Segment Open

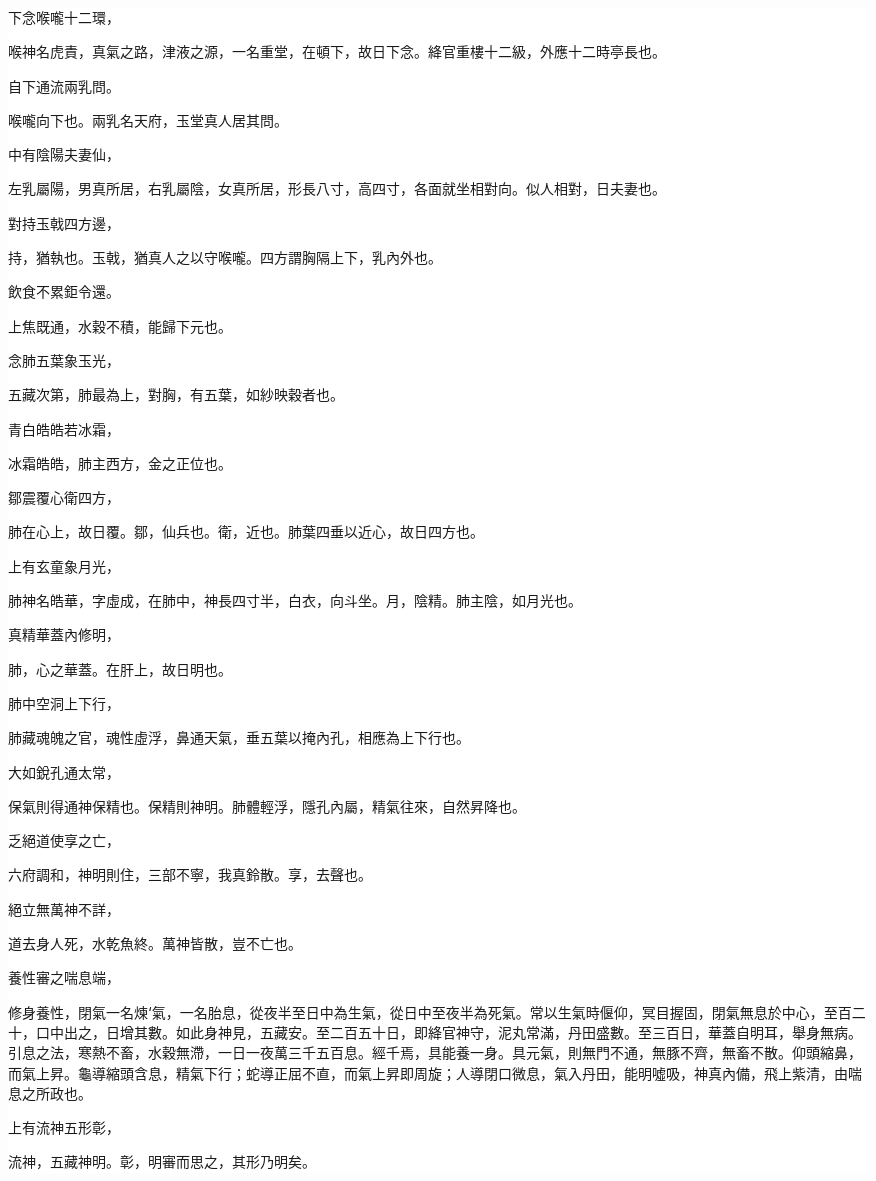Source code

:下念喉嚨十二環，

喉神名虎責，真氣之路，津液之源，一名重堂，在頓下，故日下念。絳官重樓十二級，外應十二時亭長也。

自下通流兩乳問。

喉嚨向下也。兩乳名天府，玉堂真人居其問。

中有陰陽夫妻仙，

左乳屬陽，男真所居，右乳屬陰，女真所居，形長八寸，高四寸，各面就坐相對向。似人相對，日夫妻也。

對持玉戟四方邊，

持，猶執也。玉戟，猶真人之以守喉嚨。四方謂胸隔上下，乳內外也。

飲食不累鉅令還。

上焦既通，水穀不積，能歸下元也。

念肺五葉象玉光，

五藏次第，肺最為上，對胸，有五葉，如紗映穀者也。

青白皓皓若冰霜，

冰霜皓皓，肺主西方，金之正位也。

鄒震覆心衛四方，

肺在心上，故日覆。鄒，仙兵也。衛，近也。肺葉四垂以近心，故日四方也。

上有玄童象月光，

肺神名皓華，字虛成，在肺中，神長四寸半，白衣，向斗坐。月，陰精。肺主陰，如月光也。

真精華蓋內修明，

肺，心之華蓋。在肝上，故日明也。

肺中空洞上下行，

肺藏魂魄之官，魂性虛浮，鼻通天氣，垂五葉以掩內孔，相應為上下行也。

大如銳孔通太常，

保氣則得通神保精也。保精則神明。肺體輕浮，隱孔內屬，精氣往來，自然昇降也。

乏絕道使享之亡，

六府調和，神明則住，三部不寧，我真鈴散。享，去聲也。

絕立無萬神不詳，

道去身人死，水乾魚終。萬神皆散，豈不亡也。

養性審之喘息端，

修身養性，閉氣一名煉‘氣，一名胎息，從夜半至日中為生氣，從日中至夜半為死氣。常以生氣時偃仰，冥目握固，閉氣無息於中心，至百二十，口中出之，日增其數。如此身神見，五藏安。至二百五十日，即絳官神守，泥丸常滿，丹田盛數。至三百日，華蓋自明耳，舉身無病。引息之法，寒熱不畜，水穀無滯，一日一夜萬三千五百息。經千焉，具能養一身。具元氣，則無門不通，無豚不齊，無畜不散。仰頭縮鼻，而氣上昇。龜導縮頭含息，精氣下行；蛇導正屈不直，而氣上昇即周旋；人導閉口微息，氣入丹田，能明噓吸，神真內備，飛上紫清，由喘息之所政也。

上有流神五形彰，

流神，五藏神明。彰，明審而思之，其形乃明矣。

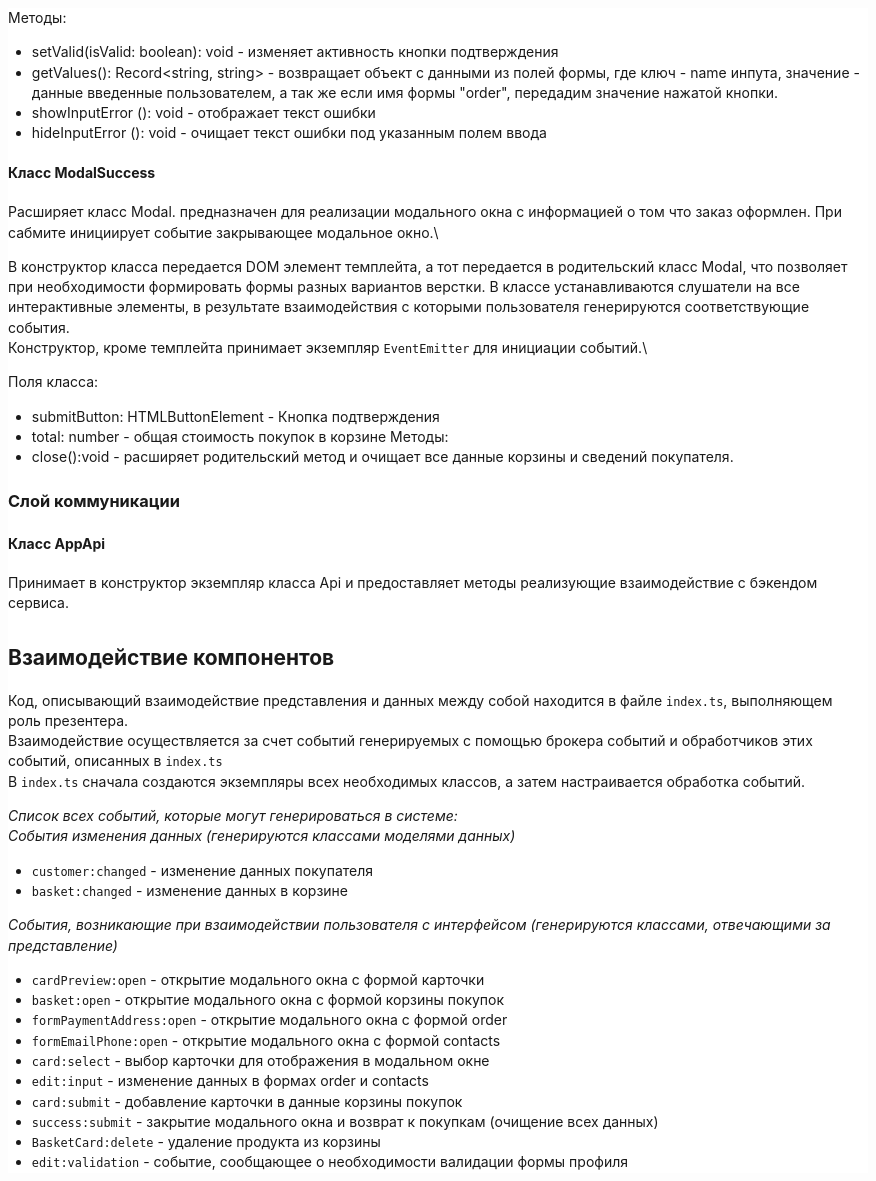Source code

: 
Методы:
- setValid(isValid: boolean): void - изменяет активность кнопки подтверждения
- getValues(): Record<string, string> - возвращает объект с данными из полей формы, где ключ - name инпута, значение - данные введенные пользователем, а так же если имя формы "order", передадим значение нажатой кнопки.
- showInputError (): void - отображает текст ошибки 
- hideInputError (): void - очищает текст ошибки под указанным полем ввода

#### Класс ModalSuccess
Расширяет класс Modal. предназначен для реализации модального окна с информацией о том что заказ оформлен. При сабмите инициирует событие закрывающее модальное окно.\

В конструктор класса передается DOM элемент темплейта, а тот передается в родительский класс Modal, что позволяет при необходимости формировать формы разных вариантов верстки. В классе устанавливаются слушатели на все интерактивные элементы, в результате взаимодействия с которыми пользователя генерируются соответствующие события.\
Конструктор, кроме темплейта принимает экземпляр `EventEmitter` для инициации событий.\

Поля класса:
- submitButton: HTMLButtonElement - Кнопка подтверждения
- total: number - общая стоимость покупок в корзине
Методы:
- close():void - расширяет родительский метод и очищает все данные корзины и сведений покупателя.

### Слой коммуникации

#### Класс AppApi
Принимает в конструктор экземпляр класса Api и предоставляет методы реализующие взаимодействие с бэкендом сервиса.

## Взаимодействие компонентов
Код, описывающий взаимодействие представления и данных между собой находится в файле `index.ts`, выполняющем роль презентера.\
Взаимодействие осуществляется за счет событий генерируемых с помощью брокера событий и обработчиков этих событий, описанных в `index.ts`\
В `index.ts` сначала создаются экземпляры всех необходимых классов, а затем настраивается обработка событий.

*Список всех событий, которые могут генерироваться в системе:*\
*События изменения данных (генерируются классами моделями данных)*
- `customer:changed` - изменение данных покупателя
- `basket:changed` - изменение данных в корзине

*События, возникающие при взаимодействии пользователя с интерфейсом (генерируются классами, отвечающими за представление)*
- `cardPreview:open` - открытие модального окна с формой карточки
- `basket:open` - открытие модального окна с формой корзины покупок
- `formPaymentAddress:open` - открытие модального окна с формой order
- `formEmailPhone:open` - открытие модального окна с формой contacts
- `card:select` - выбор карточки для отображения в модальном окне
- `edit:input` - изменение данных в формах order и contacts
- `card:submit` - добавление карточки в данные корзины покупок
- `success:submit` - закрытие модального окна и возврат к покупкам (очищение всех данных)
- `BasketCard:delete` - удаление продукта из корзины
- `edit:validation` - событие, сообщающее о необходимости валидации формы профиля
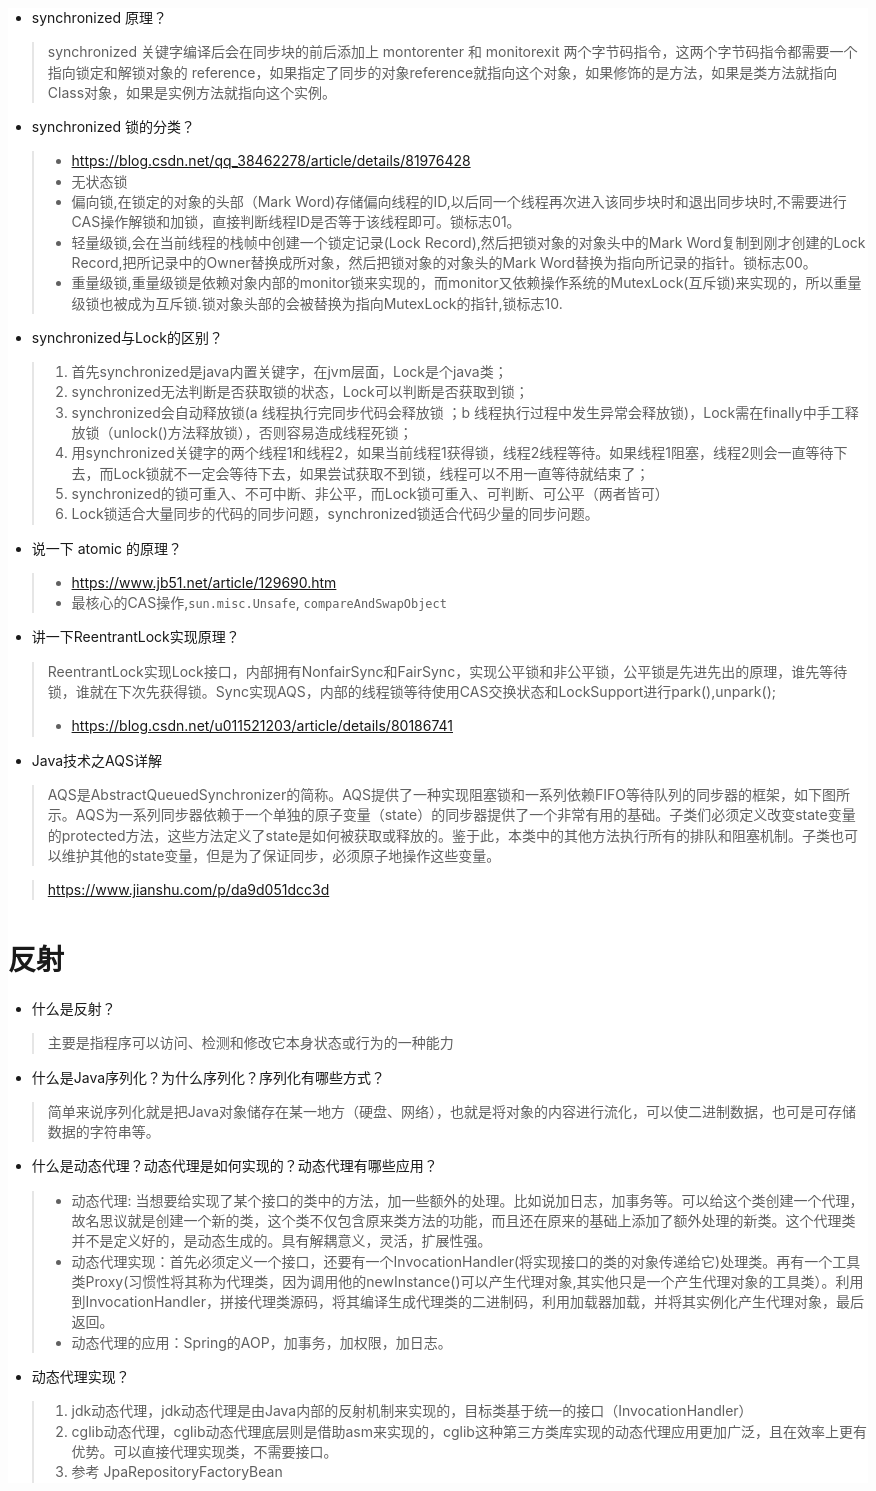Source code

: - synchronized 原理？
> synchronized 关键字编译后会在同步块的前后添加上 montorenter 和 monitorexit 两个字节码指令，这两个字节码指令都需要一个指向锁定和解锁对象的 reference，如果指定了同步的对象reference就指向这个对象，如果修饰的是方法，如果是类方法就指向Class对象，如果是实例方法就指向这个实例。
- synchronized 锁的分类？
> - https://blog.csdn.net/qq_38462278/article/details/81976428
> - 无状态锁
> - 偏向锁,在锁定的对象的头部（Mark Word)存储偏向线程的ID,以后同一个线程再次进入该同步块时和退出同步块时,不需要进行CAS操作解锁和加锁，直接判断线程ID是否等于该线程即可。锁标志01。
> - 轻量级锁,会在当前线程的栈帧中创建一个锁定记录(Lock Record),然后把锁对象的对象头中的Mark Word复制到刚才创建的Lock Record,把所记录中的Owner替换成所对象，然后把锁对象的对象头的Mark Word替换为指向所记录的指针。锁标志00。
> - 重量级锁,重量级锁是依赖对象内部的monitor锁来实现的，而monitor又依赖操作系统的MutexLock(互斥锁)来实现的，所以重量级锁也被成为互斥锁.锁对象头部的会被替换为指向MutexLock的指针,锁标志10.
- synchronized与Lock的区别？
> 1. 首先synchronized是java内置关键字，在jvm层面，Lock是个java类；
> 2. synchronized无法判断是否获取锁的状态，Lock可以判断是否获取到锁；
> 3. synchronized会自动释放锁(a 线程执行完同步代码会释放锁 ；b 线程执行过程中发生异常会释放锁)，Lock需在finally中手工释放锁（unlock()方法释放锁），否则容易造成线程死锁；
> 4. 用synchronized关键字的两个线程1和线程2，如果当前线程1获得锁，线程2线程等待。如果线程1阻塞，线程2则会一直等待下去，而Lock锁就不一定会等待下去，如果尝试获取不到锁，线程可以不用一直等待就结束了；
> 5. synchronized的锁可重入、不可中断、非公平，而Lock锁可重入、可判断、可公平（两者皆可）
> 6. Lock锁适合大量同步的代码的同步问题，synchronized锁适合代码少量的同步问题。
- 说一下 atomic 的原理？
> - https://www.jb51.net/article/129690.htm
> - 最核心的CAS操作,`sun.misc.Unsafe`, `compareAndSwapObject`
- 讲一下ReentrantLock实现原理？
> ReentrantLock实现Lock接口，内部拥有NonfairSync和FairSync，实现公平锁和非公平锁，公平锁是先进先出的原理，谁先等待锁，谁就在下次先获得锁。Sync实现AQS，内部的线程锁等待使用CAS交换状态和LockSupport进行park(),unpark();
> - https://blog.csdn.net/u011521203/article/details/80186741

- Java技术之AQS详解
> AQS是AbstractQueuedSynchronizer的简称。AQS提供了一种实现阻塞锁和一系列依赖FIFO等待队列的同步器的框架，如下图所示。AQS为一系列同步器依赖于一个单独的原子变量（state）的同步器提供了一个非常有用的基础。子类们必须定义改变state变量的protected方法，这些方法定义了state是如何被获取或释放的。鉴于此，本类中的其他方法执行所有的排队和阻塞机制。子类也可以维护其他的state变量，但是为了保证同步，必须原子地操作这些变量。

> https://www.jianshu.com/p/da9d051dcc3d

# 反射
- 什么是反射？
> 主要是指程序可以访问、检测和修改它本身状态或行为的一种能力
- 什么是Java序列化？为什么序列化？序列化有哪些方式？
> 简单来说序列化就是把Java对象储存在某一地方（硬盘、网络），也就是将对象的内容进行流化，可以使二进制数据，也可是可存储数据的字符串等。
- 什么是动态代理？动态代理是如何实现的？动态代理有哪些应用？
> - 动态代理: 当想要给实现了某个接口的类中的方法，加一些额外的处理。比如说加日志，加事务等。可以给这个类创建一个代理，故名思议就是创建一个新的类，这个类不仅包含原来类方法的功能，而且还在原来的基础上添加了额外处理的新类。这个代理类并不是定义好的，是动态生成的。具有解耦意义，灵活，扩展性强。
> - 动态代理实现：首先必须定义一个接口，还要有一个InvocationHandler(将实现接口的类的对象传递给它)处理类。再有一个工具类Proxy(习惯性将其称为代理类，因为调用他的newInstance()可以产生代理对象,其实他只是一个产生代理对象的工具类）。利用到InvocationHandler，拼接代理类源码，将其编译生成代理类的二进制码，利用加载器加载，并将其实例化产生代理对象，最后返回。
> - 动态代理的应用：Spring的AOP，加事务，加权限，加日志。
- 动态代理实现？
> 1. jdk动态代理，jdk动态代理是由Java内部的反射机制来实现的，目标类基于统一的接口（InvocationHandler）
> 2. cglib动态代理，cglib动态代理底层则是借助asm来实现的，cglib这种第三方类库实现的动态代理应用更加广泛，且在效率上更有优势。可以直接代理实现类，不需要接口。
> 3. 参考 JpaRepositoryFactoryBean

Segment Closed

## Exercise directions
Starting at the beginning of the records and stopping after the line that contains "### Слой коммуникации", write those lines out again with "ModalSuccess" changed to "ModalOrderSuccess" and nothing else altered. Leave the pictures out.

## Answer to the problem
Source code

:下念喉嚨十二環，

喉神名虎責，真氣之路，津液之源，一名重堂，在頓下，故日下念。絳官重樓十二級，外應十二時亭長也。

自下通流兩乳問。

喉嚨向下也。兩乳名天府，玉堂真人居其問。

中有陰陽夫妻仙，

左乳屬陽，男真所居，右乳屬陰，女真所居，形長八寸，高四寸，各面就坐相對向。似人相對，日夫妻也。

對持玉戟四方邊，

持，猶執也。玉戟，猶真人之以守喉嚨。四方謂胸隔上下，乳內外也。

飲食不累鉅令還。

上焦既通，水穀不積，能歸下元也。

念肺五葉象玉光，

五藏次第，肺最為上，對胸，有五葉，如紗映穀者也。

青白皓皓若冰霜，

冰霜皓皓，肺主西方，金之正位也。

鄒震覆心衛四方，

肺在心上，故日覆。鄒，仙兵也。衛，近也。肺葉四垂以近心，故日四方也。

上有玄童象月光，

肺神名皓華，字虛成，在肺中，神長四寸半，白衣，向斗坐。月，陰精。肺主陰，如月光也。

真精華蓋內修明，

肺，心之華蓋。在肝上，故日明也。

肺中空洞上下行，

肺藏魂魄之官，魂性虛浮，鼻通天氣，垂五葉以掩內孔，相應為上下行也。

大如銳孔通太常，

保氣則得通神保精也。保精則神明。肺體輕浮，隱孔內屬，精氣往來，自然昇降也。

乏絕道使享之亡，

六府調和，神明則住，三部不寧，我真鈴散。享，去聲也。

絕立無萬神不詳，

道去身人死，水乾魚終。萬神皆散，豈不亡也。

養性審之喘息端，

修身養性，閉氣一名煉‘氣，一名胎息，從夜半至日中為生氣，從日中至夜半為死氣。常以生氣時偃仰，冥目握固，閉氣無息於中心，至百二十，口中出之，日增其數。如此身神見，五藏安。至二百五十日，即絳官神守，泥丸常滿，丹田盛數。至三百日，華蓋自明耳，舉身無病。引息之法，寒熱不畜，水穀無滯，一日一夜萬三千五百息。經千焉，具能養一身。具元氣，則無門不通，無豚不齊，無畜不散。仰頭縮鼻，而氣上昇。龜導縮頭含息，精氣下行；蛇導正屈不直，而氣上昇即周旋；人導閉口微息，氣入丹田，能明噓吸，神真內備，飛上紫清，由喘息之所政也。

上有流神五形彰，

流神，五藏神明。彰，明審而思之，其形乃明矣。

Source code

: 
Методы:
- setValid(isValid: boolean): void - изменяет активность кнопки подтверждения
- getValues(): Record<string, string> - возвращает объект с данными из полей формы, где ключ - name инпута, значение - данные введенные пользователем, а так же если имя формы "order", передадим значение нажатой кнопки.
- showInputError (): void - отображает текст ошибки 
- hideInputError (): void - очищает текст ошибки под указанным полем ввода

#### Класс ModalOrderSuccess
Расширяет класс Modal. предназначен для реализации модального окна с информацией о том что заказ оформлен. При сабмите инициирует событие закрывающее модальное окно.\

В конструктор класса передается DOM элемент темплейта, а тот передается в родительский класс Modal, что позволяет при необходимости формировать формы разных вариантов верстки. В классе устанавливаются слушатели на все интерактивные элементы, в результате взаимодействия с которыми пользователя генерируются соответствующие события.\
Конструктор, кроме темплейта принимает экземпляр `EventEmitter` для инициации событий.\

Поля класса:
- submitButton: HTMLButtonElement - Кнопка подтверждения
- total: number - общая стоимость покупок в корзине
Методы:
- close():void - расширяет родительский метод и очищает все данные корзины и сведений покупателя.

### Слой коммуникации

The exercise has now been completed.